(Dataset entries)
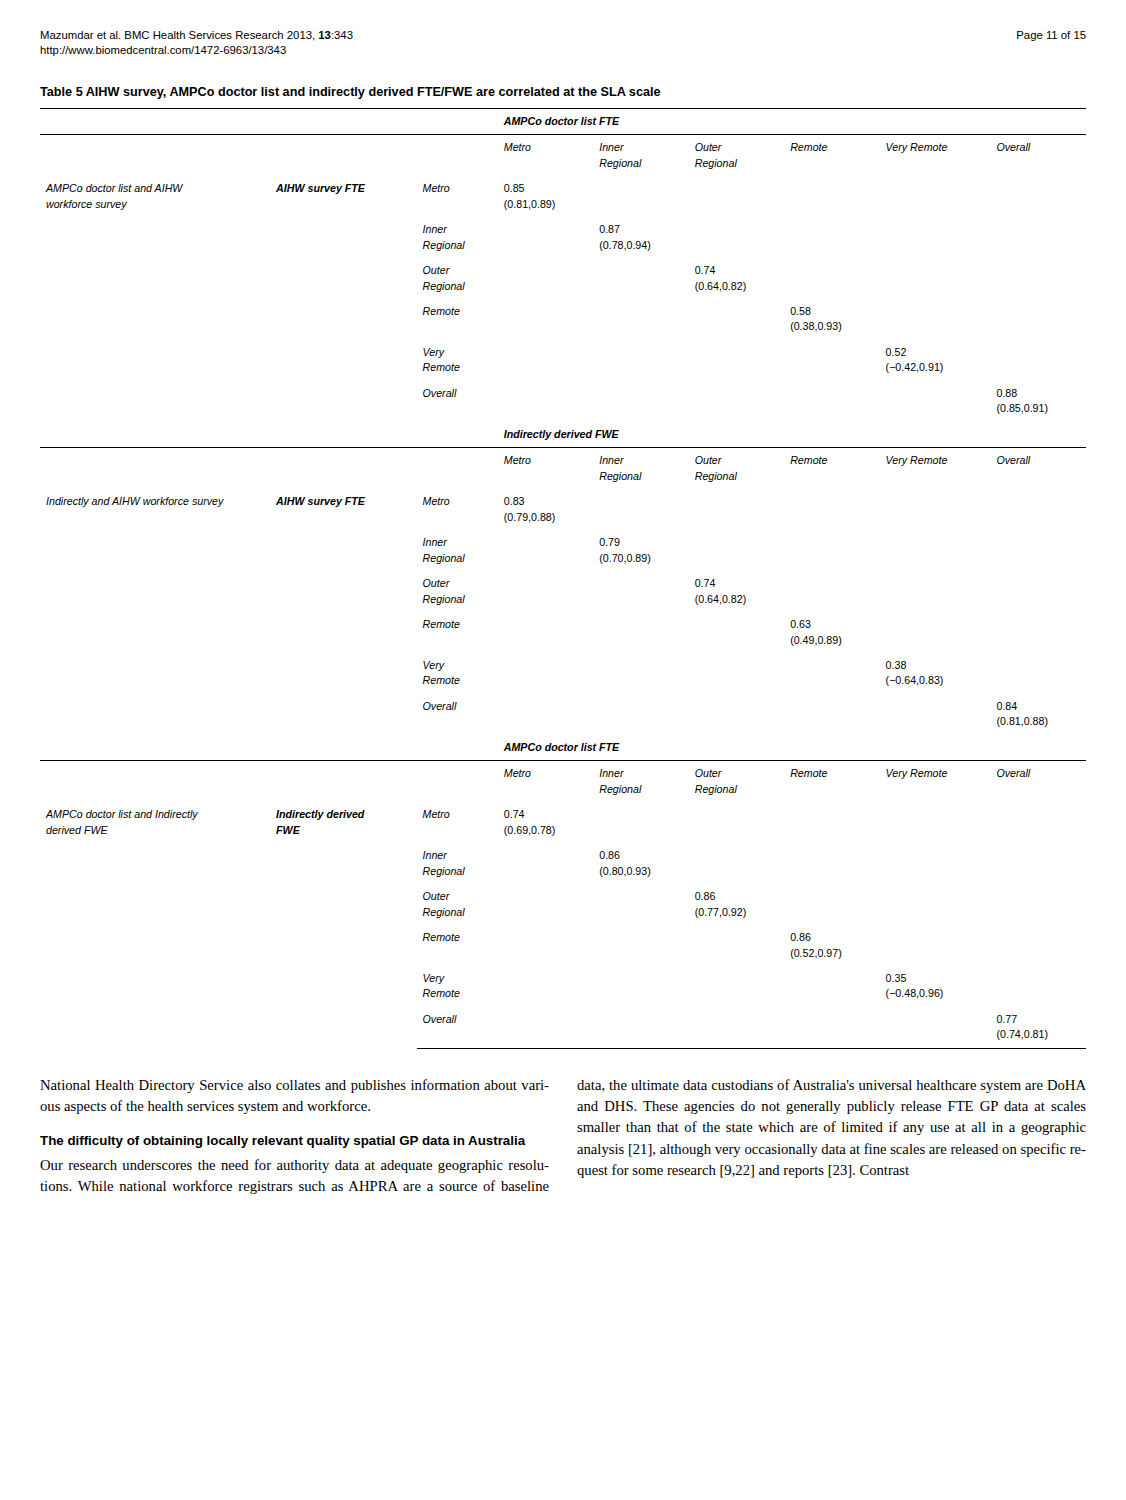Mazumdar et al. BMC Health Services Research 2013, 13:343
http://www.biomedcentral.com/1472-6963/13/343
Page 11 of 15
Table 5 AIHW survey, AMPCo doctor list and indirectly derived FTE/FWE are correlated at the SLA scale
| | | | AMPCo doctor list FTE |
| | | | Metro | Inner Regional | Outer Regional | Remote | Very Remote | Overall |
| AMPCo doctor list and AIHW workforce survey | AIHW survey FTE | Metro | 0.85 (0.81,0.89) | | | | | |
| Inner Regional | | 0.87 (0.78,0.94) | | | | |
| Outer Regional | | | 0.74 (0.64,0.82) | | | |
| Remote | | | | 0.58 (0.38,0.93) | | |
| Very Remote | | | | | 0.52 (−0.42,0.91) | |
| Overall | | | | | | 0.88 (0.85,0.91) |
| | | | Indirectly derived FWE |
| | | | Metro | Inner Regional | Outer Regional | Remote | Very Remote | Overall |
| Indirectly and AIHW workforce survey | AIHW survey FTE | Metro | 0.83 (0.79,0.88) | | | | | |
| Inner Regional | | 0.79 (0.70,0.89) | | | | |
| Outer Regional | | | 0.74 (0.64,0.82) | | | |
| Remote | | | | 0.63 (0.49,0.89) | | |
| Very Remote | | | | | 0.38 (−0.64,0.83) | |
| Overall | | | | | | 0.84 (0.81,0.88) |
| | | | AMPCo doctor list FTE |
| | | | Metro | Inner Regional | Outer Regional | Remote | Very Remote | Overall |
| AMPCo doctor list and Indirectly derived FWE | Indirectly derived FWE | Metro | 0.74 (0.69,0.78) | | | | | |
| Inner Regional | | 0.86 (0.80,0.93) | | | | |
| Outer Regional | | | 0.86 (0.77,0.92) | | | |
| Remote | | | | 0.86 (0.52,0.97) | | |
| Very Remote | | | | | 0.35 (−0.48,0.96) | |
| Overall | | | | | | 0.77 (0.74,0.81) |
National Health Directory Service also collates and publishes information about various aspects of the health services system and workforce.
The difficulty of obtaining locally relevant quality spatial GP data in Australia
Our research underscores the need for authority data at adequate geographic resolutions. While national workforce registrars such as AHPRA are a source of baseline data, the ultimate data custodians of Australia's universal healthcare system are DoHA and DHS. These agencies do not generally publicly release FTE GP data at scales smaller than that of the state which are of limited if any use at all in a geographic analysis [21], although very occasionally data at fine scales are released on specific request for some research [9,22] and reports [23]. Contrast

* [Exercise] Copy each line above where the string "survey" occurs.

* [Output for this exercise]
Table 5 AIHW survey, AMPCo doctor list and indirectly derived FTE/FWE are correlated at the SLA scale
| AMPCo doctor list and AIHW workforce survey | AIHW survey FTE | Metro | 0.85 (0.81,0.89) | | | | | |
| Indirectly and AIHW workforce survey | AIHW survey FTE | Metro | 0.83 (0.79,0.88) | | | | | |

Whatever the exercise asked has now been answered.